The core problem — that LLMs have no idea what words mean and cannot employ logical reasoning or even simple common sense — is not going to be solved by training on larger datasets. The answers might be slightly better written and some factual errors might have been corrected by human trainers. But scaling up is not going to get us to AGI, not now, not in 2 to 3 years, maybe never.

Even researchers who have every incentive to tout the reasoning abilities of LLMs have become critical. Six Apple researchers recently wrote that “current LLMs are not capable of genuine logical reasoning; instead, they attempt to replicate the reasoning steps observed in their training data.”

Recent information from careful analyses of OpenAI’s newest model, Orion, suggests that the promise of AI and even of significant improvements in AI is slipping away.

OpenAI’s next flagship artificial-intelligence model is showing smaller improvements compared with previous iterations…in a sign that the booming generative-AI industry may be approaching a plateau.

Similar stories are emerging from Google (“an upcoming iteration of its Gemini software is not living up to internal expectations”) and Anthropic (“has seen the timetable slip for the release of its long-awaited Claude model called 3.5 Opus”).

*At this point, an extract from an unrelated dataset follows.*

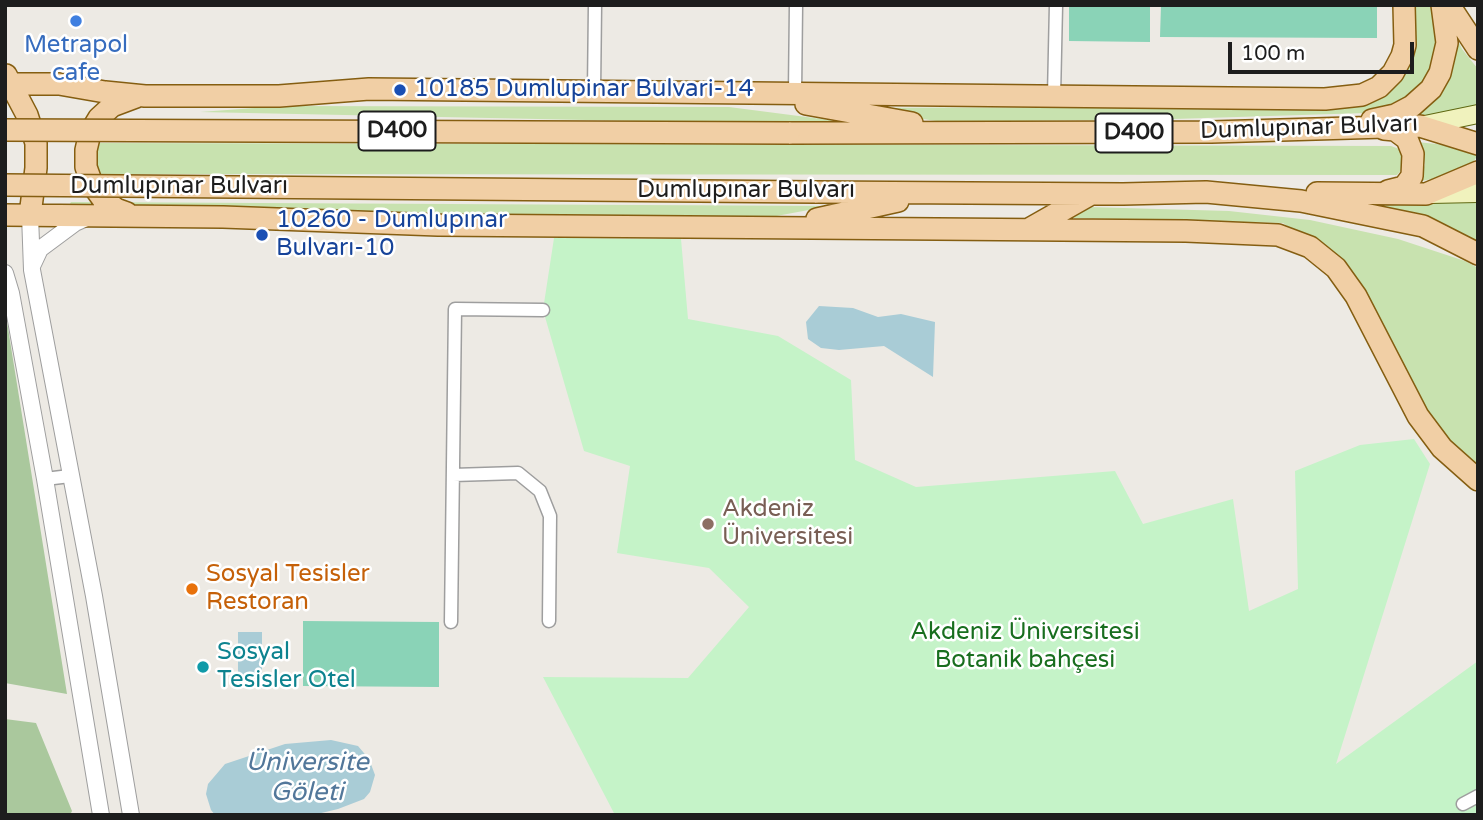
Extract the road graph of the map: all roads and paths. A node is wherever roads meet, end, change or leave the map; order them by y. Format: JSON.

Even the founders of the venture capital firm Andreessen Horowitz admitted recently that “they’ve noticed a drop off in AI model capability improvements in recent years.” Co-founder Ben Horowitz said that a comparison of the differences between GPT-2.0, GPT-3 and GPT-3.5 models and the difference between GPT-3.5 and GPT-4 show that “we’ve really slowed down in terms of the amount of improvement.” Co-founder Marc Andreessen added that, two years ago, the GPT-3.5 model was “way ahead of everybody else…. Sitting here today, there’s six that are on par with that. They’re sort of hitting the same ceiling on capabilities.”

We have argued that revenue from corporate adoption of AI continues to be disappointing and, so far, pales in comparison to the internet revenue that sustained the dot-com bubble — until it didn’t. The growing recognition that there are fundamental challenges that make LLMs unreliable and that these are not going to be solved by increasingly expensive scaling are likely to hasten the popping of the AI bubble.